Noël Hallé avait peint une 'Savoyarde et ses deux enfants', " tableau de cabinet " aujourd'hui perdu, qui avait obtenu un réel succès au Salon de 1753. En 1756, il crée notre composition, différente, dont il tirera une variante comportant un linge séchant derrière le groupe, un chien et son écuelle (collection particulière), sans que l'on puisse déterminer véritablement laquelle de ces deux versions fut exposée au Salon de 1757 sous le numéro 27.
En réalité, notre peinture n'est pas ce qu'elle semble représenter, c'est-à-dire une simple scène de genre avec une paysanne et son nouveau-né, ce qui serait déjà assez touchant et plutôt rare dans l'art français des années 1750. Notre 'Savoyarde' est en réalité à la fois, un double portrait familial, mais aussi un portrait travesti et enfin un portrait allégorique à connotation vertueuse.
Portrait familial pittoresque, car il semble bien que le personnage féminin représenté soit la propre épouse souriante du peintre, Geneviève Lorry avec son fils Jean-Noël, né en 1755, figurés par un père fier et heureux de conserver la mémoire de ce moment de bonheur intime. Portrait travesti, car Geneviève Lorry n'est ni de condition, ni d'origine paysanne, mais appartient plutôt à la bourgeoisie parisienne et que son habit à la savoyarde n'est qu'un costume rustique de fantaisie, à l'image des nombreuses véritables Savoyardes venues chercher du travail à Paris et dont les caractéristiques vestimentaires étaient un fichu blanc bien serré sur la tête, dit " en marmotte ", accompagné d'un petit mouchoir noué sous le menton, un corset coloré à manches longues et une jupe de couleur brune.

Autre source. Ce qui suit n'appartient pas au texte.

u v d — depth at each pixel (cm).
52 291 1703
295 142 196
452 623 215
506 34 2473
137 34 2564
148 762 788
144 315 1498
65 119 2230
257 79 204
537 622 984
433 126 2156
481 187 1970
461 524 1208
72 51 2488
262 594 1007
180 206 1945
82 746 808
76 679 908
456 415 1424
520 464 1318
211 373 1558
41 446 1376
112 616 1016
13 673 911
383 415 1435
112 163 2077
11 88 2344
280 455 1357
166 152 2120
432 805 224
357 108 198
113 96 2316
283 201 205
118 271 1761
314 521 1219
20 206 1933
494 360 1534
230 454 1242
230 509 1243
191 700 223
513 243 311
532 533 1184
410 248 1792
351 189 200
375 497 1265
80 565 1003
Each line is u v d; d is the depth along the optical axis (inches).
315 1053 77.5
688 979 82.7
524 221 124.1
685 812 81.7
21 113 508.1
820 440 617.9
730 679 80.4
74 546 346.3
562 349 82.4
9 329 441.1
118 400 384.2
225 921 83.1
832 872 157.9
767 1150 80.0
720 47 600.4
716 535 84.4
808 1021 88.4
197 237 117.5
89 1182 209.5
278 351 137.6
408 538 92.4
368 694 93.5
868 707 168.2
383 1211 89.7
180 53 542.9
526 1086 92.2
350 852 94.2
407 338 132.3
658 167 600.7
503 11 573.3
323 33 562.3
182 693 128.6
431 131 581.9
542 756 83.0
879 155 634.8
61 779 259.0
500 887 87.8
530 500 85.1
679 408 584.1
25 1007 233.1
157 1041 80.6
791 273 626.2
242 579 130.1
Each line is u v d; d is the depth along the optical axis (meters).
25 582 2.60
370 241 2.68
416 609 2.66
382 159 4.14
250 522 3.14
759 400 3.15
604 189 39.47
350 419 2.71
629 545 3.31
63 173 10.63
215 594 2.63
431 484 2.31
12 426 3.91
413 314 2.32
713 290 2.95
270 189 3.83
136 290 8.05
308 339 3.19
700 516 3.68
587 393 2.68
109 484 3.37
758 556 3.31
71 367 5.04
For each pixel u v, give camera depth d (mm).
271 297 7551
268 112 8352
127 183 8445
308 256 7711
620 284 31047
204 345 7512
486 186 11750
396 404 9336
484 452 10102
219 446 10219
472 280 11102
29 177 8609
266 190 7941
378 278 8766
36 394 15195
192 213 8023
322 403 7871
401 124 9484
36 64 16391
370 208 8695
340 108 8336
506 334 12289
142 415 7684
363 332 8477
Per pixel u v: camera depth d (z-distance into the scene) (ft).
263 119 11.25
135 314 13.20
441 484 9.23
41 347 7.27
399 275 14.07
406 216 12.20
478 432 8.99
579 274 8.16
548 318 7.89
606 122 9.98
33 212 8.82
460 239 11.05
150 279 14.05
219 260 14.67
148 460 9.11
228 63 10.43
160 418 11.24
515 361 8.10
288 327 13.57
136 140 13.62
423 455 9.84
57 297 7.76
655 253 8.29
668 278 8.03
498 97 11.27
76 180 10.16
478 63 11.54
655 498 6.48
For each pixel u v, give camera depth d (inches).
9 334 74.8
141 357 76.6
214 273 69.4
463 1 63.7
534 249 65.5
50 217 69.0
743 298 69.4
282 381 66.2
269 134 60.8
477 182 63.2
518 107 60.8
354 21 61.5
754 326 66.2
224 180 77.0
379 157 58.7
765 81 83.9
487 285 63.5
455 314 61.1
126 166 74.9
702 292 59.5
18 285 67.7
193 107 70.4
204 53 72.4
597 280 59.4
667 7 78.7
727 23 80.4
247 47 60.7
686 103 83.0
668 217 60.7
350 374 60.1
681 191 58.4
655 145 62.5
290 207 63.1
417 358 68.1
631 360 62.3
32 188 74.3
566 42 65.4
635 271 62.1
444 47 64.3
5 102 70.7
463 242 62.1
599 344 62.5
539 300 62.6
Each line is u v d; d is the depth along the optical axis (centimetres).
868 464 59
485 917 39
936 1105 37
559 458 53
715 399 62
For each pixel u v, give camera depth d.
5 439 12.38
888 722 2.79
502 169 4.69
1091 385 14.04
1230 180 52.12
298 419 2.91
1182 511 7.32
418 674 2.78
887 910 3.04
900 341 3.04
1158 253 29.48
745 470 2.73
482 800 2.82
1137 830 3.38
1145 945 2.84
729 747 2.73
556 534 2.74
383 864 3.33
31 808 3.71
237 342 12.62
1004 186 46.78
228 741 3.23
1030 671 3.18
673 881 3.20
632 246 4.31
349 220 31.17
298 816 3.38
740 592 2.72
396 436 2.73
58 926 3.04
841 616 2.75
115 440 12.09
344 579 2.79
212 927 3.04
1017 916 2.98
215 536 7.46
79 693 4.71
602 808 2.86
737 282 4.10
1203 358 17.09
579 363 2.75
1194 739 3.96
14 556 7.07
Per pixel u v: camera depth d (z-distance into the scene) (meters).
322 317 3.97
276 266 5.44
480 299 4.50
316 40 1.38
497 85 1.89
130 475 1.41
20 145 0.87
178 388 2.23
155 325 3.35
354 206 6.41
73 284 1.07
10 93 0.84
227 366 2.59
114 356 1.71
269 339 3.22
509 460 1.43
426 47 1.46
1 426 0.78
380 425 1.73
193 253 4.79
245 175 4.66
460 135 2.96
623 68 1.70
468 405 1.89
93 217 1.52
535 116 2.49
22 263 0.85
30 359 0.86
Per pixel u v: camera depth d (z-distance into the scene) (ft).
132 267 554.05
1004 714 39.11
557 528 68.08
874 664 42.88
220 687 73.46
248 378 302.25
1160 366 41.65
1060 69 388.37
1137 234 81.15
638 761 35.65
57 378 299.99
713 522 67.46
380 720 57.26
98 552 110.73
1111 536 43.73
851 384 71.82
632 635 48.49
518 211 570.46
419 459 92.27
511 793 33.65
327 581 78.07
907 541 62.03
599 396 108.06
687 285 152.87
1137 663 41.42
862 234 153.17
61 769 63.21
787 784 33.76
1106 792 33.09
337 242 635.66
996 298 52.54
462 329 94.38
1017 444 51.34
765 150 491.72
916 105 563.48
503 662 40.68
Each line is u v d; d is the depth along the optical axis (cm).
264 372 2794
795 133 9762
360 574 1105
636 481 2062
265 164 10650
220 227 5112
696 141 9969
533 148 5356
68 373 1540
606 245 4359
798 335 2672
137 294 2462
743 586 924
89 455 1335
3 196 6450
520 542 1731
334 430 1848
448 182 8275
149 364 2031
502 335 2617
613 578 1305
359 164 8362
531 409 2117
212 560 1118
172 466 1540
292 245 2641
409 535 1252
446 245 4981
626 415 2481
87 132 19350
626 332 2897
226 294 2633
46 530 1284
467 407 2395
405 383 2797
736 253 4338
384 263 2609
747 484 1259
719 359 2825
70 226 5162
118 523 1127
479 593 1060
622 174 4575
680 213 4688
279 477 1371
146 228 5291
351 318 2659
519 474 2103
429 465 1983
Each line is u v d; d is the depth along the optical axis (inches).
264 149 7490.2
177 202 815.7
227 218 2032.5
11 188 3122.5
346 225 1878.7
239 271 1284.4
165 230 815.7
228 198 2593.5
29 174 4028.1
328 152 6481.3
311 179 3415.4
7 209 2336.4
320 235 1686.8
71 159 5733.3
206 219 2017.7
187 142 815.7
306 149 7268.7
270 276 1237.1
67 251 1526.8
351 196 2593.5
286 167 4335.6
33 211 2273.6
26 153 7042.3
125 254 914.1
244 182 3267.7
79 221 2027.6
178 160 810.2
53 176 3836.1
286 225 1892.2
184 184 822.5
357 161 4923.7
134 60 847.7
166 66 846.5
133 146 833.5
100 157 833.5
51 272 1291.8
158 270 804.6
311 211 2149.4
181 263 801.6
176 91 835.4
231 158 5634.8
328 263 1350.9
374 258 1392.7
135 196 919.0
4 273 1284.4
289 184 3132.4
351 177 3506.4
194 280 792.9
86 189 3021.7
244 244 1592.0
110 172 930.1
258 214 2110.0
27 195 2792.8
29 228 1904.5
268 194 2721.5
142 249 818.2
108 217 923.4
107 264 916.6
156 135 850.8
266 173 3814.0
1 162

Noël Hallé nous décrit son épouse sous l'aspect d'une Savoyarde, traditionnellement féconde, figure souriante de simplicité d'une maternité vertueuse parce que modeste et humble et dont la pauvreté - incarnée, depuis Jean-Jacques Rousseau, par une paysannerie idéalisée - a justement su préserver la pureté des mœurs tenus éloignés de la corruption citadine du luxe et de la richesse. Le peintre se livre ici, non seulement à un portrait ressemblant de son épouse, mais aussi à son portrait moral, à un portrait allégorique de l'Epouse et Mère. Il nous donne, en fait, celui de la vertu maternelle et de la fidélité conjugale, un 'exemplum virtutis' paysan et intime.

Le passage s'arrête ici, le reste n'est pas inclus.